Le jeudi 19 janvier, la Cour de Justice de l’Union européenne (CJUE) a décidé de refuser toute nouvelle dérogation à l’interdiction des néonicotinoïdes (NNI). Si la France était favorable à une troisième dérogation pour 2023, elle n’ira pas à l’encontre de la décision européenne. Pour la CGB France, cette décision « met toute une filière en danger. Une telle décision risque d’entraîner des conséquences désastreuses et irréversibles dans nos territoires ruraux ».
Un point de vue bien évidemment partagé par Didier Renoux. « On est tous abasourdie car la décision est brutale et inattendue. À la base, on avait obtenu l’accord pour une dérogation pour l’utilisation des NNI pour une durée de trois ans. On l’a eu durant deux ans et on attendait l’accord pour la troisième année la semaine dernière. Ce refus est donc un gros coup derrière la tête pour nous, les betteraviers, car les semis sont déjà prévus, les semences sont commandées ».
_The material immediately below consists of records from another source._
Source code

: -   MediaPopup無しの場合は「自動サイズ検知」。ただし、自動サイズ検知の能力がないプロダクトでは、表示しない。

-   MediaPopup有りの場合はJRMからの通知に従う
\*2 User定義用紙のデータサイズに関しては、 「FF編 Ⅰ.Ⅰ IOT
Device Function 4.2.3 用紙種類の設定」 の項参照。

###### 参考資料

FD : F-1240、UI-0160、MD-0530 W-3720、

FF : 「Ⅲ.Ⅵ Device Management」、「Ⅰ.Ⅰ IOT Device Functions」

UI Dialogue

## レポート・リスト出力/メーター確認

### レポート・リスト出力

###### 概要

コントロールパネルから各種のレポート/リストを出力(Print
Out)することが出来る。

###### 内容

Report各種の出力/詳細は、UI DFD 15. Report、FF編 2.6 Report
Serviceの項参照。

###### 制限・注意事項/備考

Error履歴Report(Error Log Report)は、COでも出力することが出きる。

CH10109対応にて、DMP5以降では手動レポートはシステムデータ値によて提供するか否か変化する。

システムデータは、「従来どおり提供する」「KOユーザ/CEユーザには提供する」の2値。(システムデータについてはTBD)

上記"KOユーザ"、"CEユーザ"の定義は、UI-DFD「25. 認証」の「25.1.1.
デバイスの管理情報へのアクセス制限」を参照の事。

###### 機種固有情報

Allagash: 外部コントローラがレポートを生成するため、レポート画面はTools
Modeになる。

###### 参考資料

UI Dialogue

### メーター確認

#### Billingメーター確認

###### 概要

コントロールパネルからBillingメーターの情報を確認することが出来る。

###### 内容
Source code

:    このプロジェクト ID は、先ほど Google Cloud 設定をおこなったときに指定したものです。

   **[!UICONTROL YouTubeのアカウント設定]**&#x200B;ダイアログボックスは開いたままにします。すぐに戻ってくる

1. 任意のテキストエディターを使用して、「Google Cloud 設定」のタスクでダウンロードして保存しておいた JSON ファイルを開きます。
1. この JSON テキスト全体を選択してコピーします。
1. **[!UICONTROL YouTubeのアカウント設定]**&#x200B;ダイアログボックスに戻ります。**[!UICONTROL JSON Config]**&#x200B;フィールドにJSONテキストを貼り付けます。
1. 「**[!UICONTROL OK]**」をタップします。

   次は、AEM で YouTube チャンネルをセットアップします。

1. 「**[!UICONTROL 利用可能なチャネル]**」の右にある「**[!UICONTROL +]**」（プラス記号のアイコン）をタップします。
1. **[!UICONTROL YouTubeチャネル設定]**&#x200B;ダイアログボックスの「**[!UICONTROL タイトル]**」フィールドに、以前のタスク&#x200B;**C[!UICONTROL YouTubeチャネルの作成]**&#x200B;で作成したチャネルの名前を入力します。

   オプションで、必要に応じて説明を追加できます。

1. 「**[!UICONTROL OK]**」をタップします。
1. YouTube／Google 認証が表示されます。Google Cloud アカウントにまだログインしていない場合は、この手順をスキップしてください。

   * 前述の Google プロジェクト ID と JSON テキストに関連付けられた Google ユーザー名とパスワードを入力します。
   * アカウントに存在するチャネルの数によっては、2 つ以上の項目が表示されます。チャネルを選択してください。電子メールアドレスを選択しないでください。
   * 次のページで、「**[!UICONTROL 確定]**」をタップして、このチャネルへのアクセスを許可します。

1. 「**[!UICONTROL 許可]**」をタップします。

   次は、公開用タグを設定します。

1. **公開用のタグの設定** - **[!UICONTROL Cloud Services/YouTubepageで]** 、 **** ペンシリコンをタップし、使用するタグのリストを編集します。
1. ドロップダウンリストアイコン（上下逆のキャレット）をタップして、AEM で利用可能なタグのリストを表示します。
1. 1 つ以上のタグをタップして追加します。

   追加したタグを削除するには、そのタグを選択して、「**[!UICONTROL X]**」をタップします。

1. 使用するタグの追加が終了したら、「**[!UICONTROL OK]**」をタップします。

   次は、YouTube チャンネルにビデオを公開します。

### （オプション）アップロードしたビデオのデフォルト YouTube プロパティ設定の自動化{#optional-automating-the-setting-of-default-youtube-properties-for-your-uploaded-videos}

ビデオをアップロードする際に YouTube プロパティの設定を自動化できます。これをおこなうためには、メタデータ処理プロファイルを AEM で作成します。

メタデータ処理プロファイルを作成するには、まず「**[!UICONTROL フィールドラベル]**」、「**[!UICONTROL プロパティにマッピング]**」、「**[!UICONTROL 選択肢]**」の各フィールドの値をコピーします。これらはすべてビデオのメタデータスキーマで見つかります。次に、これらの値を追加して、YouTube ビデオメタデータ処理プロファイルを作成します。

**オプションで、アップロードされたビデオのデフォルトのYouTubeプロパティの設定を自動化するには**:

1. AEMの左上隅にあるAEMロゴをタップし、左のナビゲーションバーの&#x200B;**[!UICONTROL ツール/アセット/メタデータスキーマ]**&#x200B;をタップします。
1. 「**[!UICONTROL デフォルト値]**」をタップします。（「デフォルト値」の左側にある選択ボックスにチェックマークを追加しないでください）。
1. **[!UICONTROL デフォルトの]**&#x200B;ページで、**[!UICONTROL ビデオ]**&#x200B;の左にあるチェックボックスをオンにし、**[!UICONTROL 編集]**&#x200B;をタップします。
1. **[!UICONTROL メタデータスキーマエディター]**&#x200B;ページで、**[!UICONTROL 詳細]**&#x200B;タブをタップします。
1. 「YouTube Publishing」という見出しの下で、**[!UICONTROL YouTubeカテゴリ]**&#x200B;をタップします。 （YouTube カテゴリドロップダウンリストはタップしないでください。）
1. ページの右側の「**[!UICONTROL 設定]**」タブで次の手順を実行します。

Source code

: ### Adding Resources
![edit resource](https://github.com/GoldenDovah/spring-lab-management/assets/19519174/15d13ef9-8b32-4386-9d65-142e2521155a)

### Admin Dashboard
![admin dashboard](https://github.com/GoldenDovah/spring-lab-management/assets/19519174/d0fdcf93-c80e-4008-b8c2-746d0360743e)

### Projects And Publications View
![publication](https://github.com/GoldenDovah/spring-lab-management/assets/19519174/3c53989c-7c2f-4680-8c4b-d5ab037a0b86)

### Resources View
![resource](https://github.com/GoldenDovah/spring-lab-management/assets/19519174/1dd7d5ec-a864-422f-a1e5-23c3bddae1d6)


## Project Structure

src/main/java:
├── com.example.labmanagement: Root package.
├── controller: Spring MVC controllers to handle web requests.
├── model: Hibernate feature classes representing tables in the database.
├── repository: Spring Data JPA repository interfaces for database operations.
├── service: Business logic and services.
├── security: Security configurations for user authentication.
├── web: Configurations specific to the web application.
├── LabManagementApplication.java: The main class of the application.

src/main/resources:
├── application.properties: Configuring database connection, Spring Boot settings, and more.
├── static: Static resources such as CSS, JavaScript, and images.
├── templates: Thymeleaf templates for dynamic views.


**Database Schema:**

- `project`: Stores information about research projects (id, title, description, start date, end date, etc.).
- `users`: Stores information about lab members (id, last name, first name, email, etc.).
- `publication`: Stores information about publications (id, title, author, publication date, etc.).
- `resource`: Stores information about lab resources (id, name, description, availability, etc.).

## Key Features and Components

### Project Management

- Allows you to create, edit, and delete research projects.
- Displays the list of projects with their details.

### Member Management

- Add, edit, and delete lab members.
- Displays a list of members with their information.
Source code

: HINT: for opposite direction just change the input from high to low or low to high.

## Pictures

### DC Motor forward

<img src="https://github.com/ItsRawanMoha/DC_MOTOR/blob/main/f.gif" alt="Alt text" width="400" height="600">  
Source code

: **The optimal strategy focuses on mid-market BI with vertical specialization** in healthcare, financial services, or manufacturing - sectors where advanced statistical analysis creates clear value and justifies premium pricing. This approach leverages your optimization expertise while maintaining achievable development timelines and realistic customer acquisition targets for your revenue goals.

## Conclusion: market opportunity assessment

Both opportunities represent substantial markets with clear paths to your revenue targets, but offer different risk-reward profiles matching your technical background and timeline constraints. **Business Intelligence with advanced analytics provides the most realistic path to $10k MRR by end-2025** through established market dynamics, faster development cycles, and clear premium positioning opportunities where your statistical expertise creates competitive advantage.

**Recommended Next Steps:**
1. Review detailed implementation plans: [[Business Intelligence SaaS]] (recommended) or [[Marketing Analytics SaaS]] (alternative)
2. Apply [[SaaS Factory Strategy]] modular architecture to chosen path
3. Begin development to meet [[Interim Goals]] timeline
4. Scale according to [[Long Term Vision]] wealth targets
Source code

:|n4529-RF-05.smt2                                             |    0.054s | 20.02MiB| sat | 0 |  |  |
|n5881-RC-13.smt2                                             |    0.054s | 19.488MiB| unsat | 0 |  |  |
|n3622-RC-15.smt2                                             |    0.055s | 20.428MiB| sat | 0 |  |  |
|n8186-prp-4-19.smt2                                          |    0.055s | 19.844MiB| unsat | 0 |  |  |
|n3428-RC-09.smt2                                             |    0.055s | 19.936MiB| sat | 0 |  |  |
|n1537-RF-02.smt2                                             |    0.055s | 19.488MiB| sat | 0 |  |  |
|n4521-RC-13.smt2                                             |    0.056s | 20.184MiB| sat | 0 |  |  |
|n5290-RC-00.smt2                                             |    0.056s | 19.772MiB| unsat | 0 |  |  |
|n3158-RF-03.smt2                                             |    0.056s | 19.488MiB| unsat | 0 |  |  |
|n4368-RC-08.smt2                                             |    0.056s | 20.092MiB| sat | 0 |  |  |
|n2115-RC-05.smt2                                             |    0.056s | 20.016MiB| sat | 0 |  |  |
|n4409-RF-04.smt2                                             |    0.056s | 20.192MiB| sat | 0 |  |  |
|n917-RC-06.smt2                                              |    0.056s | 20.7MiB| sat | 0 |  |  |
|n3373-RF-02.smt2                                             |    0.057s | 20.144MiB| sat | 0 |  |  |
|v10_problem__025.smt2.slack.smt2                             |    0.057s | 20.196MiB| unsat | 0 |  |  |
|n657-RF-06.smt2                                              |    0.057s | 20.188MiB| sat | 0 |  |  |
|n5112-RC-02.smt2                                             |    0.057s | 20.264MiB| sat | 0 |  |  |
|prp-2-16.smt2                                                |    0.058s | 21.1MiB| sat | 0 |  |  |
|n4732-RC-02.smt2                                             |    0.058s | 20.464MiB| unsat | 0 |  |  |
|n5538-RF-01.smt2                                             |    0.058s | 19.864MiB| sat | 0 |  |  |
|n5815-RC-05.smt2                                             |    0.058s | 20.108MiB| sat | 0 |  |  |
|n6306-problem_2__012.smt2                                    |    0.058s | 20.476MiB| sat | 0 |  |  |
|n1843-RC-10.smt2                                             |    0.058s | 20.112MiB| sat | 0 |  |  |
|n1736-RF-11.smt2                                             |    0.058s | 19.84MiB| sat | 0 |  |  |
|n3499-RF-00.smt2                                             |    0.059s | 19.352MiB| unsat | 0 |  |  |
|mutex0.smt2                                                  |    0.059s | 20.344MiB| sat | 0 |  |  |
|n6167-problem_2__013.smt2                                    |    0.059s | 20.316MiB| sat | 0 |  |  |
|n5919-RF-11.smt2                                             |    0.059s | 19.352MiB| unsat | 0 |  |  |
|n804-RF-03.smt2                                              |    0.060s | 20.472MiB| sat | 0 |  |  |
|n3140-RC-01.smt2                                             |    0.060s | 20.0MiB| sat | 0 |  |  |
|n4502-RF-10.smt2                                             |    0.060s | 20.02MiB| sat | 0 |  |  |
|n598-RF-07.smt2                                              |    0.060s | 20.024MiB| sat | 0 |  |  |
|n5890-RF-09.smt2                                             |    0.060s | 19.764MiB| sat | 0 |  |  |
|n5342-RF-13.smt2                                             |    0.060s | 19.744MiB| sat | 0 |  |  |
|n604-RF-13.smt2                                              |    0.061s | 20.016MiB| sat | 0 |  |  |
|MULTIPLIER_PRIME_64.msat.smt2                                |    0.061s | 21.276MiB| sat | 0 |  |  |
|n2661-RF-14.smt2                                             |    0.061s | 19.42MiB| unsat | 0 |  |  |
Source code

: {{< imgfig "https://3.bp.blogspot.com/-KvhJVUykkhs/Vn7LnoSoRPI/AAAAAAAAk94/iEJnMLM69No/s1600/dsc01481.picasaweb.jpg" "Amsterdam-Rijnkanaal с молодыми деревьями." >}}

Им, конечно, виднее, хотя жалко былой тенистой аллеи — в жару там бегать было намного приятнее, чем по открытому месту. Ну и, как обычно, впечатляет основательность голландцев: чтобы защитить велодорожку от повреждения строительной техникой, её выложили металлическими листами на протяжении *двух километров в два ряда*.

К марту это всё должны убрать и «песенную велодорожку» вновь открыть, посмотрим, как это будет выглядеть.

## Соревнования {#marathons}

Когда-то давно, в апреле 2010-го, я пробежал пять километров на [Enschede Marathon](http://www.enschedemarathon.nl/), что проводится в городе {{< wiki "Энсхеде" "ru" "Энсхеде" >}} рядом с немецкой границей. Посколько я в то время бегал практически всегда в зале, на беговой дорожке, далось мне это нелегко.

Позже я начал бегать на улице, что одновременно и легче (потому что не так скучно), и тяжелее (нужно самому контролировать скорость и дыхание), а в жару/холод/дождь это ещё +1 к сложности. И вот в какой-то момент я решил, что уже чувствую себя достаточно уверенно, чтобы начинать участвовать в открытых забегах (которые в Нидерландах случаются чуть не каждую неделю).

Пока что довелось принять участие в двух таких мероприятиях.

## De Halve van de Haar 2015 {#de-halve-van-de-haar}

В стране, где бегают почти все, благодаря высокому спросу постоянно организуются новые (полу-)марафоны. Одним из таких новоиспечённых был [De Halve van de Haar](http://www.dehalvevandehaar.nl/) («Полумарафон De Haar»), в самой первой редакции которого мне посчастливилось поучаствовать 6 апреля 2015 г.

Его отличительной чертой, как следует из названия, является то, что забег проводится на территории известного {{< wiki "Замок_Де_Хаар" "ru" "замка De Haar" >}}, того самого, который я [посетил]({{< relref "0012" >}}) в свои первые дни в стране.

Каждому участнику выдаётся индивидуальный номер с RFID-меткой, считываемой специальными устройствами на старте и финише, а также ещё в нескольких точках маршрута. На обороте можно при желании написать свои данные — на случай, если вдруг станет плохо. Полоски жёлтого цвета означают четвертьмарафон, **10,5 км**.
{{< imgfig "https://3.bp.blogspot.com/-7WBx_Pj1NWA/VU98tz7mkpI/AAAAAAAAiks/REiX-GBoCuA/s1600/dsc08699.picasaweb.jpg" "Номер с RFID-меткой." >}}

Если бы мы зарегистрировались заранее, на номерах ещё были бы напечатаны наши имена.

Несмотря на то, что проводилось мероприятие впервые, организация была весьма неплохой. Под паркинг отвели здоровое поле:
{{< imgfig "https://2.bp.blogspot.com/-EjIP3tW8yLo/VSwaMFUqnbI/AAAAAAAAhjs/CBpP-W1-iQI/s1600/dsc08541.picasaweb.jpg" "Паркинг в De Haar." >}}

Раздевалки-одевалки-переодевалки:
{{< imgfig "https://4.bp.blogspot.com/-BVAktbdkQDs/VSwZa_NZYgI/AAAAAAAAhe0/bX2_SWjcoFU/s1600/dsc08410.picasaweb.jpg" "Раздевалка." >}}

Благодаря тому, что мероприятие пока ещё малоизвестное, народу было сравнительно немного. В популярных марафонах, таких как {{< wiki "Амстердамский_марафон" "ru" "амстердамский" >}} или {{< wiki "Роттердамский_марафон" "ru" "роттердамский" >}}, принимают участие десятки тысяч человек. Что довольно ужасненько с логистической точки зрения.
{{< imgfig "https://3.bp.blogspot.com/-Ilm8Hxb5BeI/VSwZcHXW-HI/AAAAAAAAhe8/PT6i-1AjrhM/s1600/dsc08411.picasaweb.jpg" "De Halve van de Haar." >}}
« Il faut du temps à la recherche »

Le président icaunais de la CGB l’assure, « il nous manque du temps pour trouver des semences résistantes à la jaunisse. On avait demandé initialement cinq ans, on nous a autorisés trois ans (de dérogation), puis en définitive on nous retire la troisième année. Cela n’était pas prévu, c’est de la folie. On sait ce qu’on fait, si on demande des années supplémentaires d’utilisation des NNI, c’est parce qu’il faut du temps à la recherche pour avoir des semences au point, résistantes à la jaunisse ». Car concrètement, pour l’heure, « on n’a pas de solution technique pour remplacer les NNI ».
Plus encore, les betteraviers ne comprennent pas la décision de la CJUE puisque dans le même temps, les betteraviers allemands (premiers concurrents européens des Français) seraient autorisés à utiliser des NNI en pulvérisation (en France, cela est interdit. Seule l’utilisation des NNI en enrobage de semences était autorisée, ndlr).
Les planteurs, eux, sont déboussolés. « Beaucoup veulent réduire leur production voire l’arrêter. Notre message actuel est de dire qu’il ne faut pas prendre de décision trop hâtive au regard de ce qui sera proposé en termes de base indemnitaire par l’État, mais également des annonces en cours en termes d’objectif de valorisation 2023 par nos groupes sucriers. Ce sont deux points déterminants », confie Didier Renoux.
Le 23 janvier, face aux représentants de la filière betteravière, le ministre de l’Agriculture, Marc Fesneau, au-delà d’annoncer prolonger le PNRI (plan national de recherche et d’innovation ; mis en place il y a deux ans dans le but de trouver des alternatives aux NNI face à ces problématiques de jaunisse, ndlr), s’est engagé à étudier un dispositif d’indemnisation des pertes dues à la jaunisse. Une « nécessité absolue » pour la CGB France « pour rassurer les planteurs, à condition que ces pertes soient totalement prises en charge et de n’avoir ni franchise, ni plafonnement des aides ».
La décision devrait vite arriver, avec l’impératif des semis qui approchent, « d’ici quatre à six semaines », comme a lui-même indiqué Marc Fesneau le 23 janvier face aux betteraviers.

Une action syndicale à Paris le 8 février

Pour crier haut et fort leur incompréhension et leur mécontentement, la CGB France s’organise pour mener à bien une action syndicale à Paris, qui aura lieu le mercredi 8 février. Celle-ci, aux côtés du syndicalisme général, de la FDSEA et des JA, passera par les Invalides. Un clin d’œil à Napoléon (où se situe son tombeau), qui a eu un rôle décisif dans la production de sucre de betterave en France, au début des années 1800.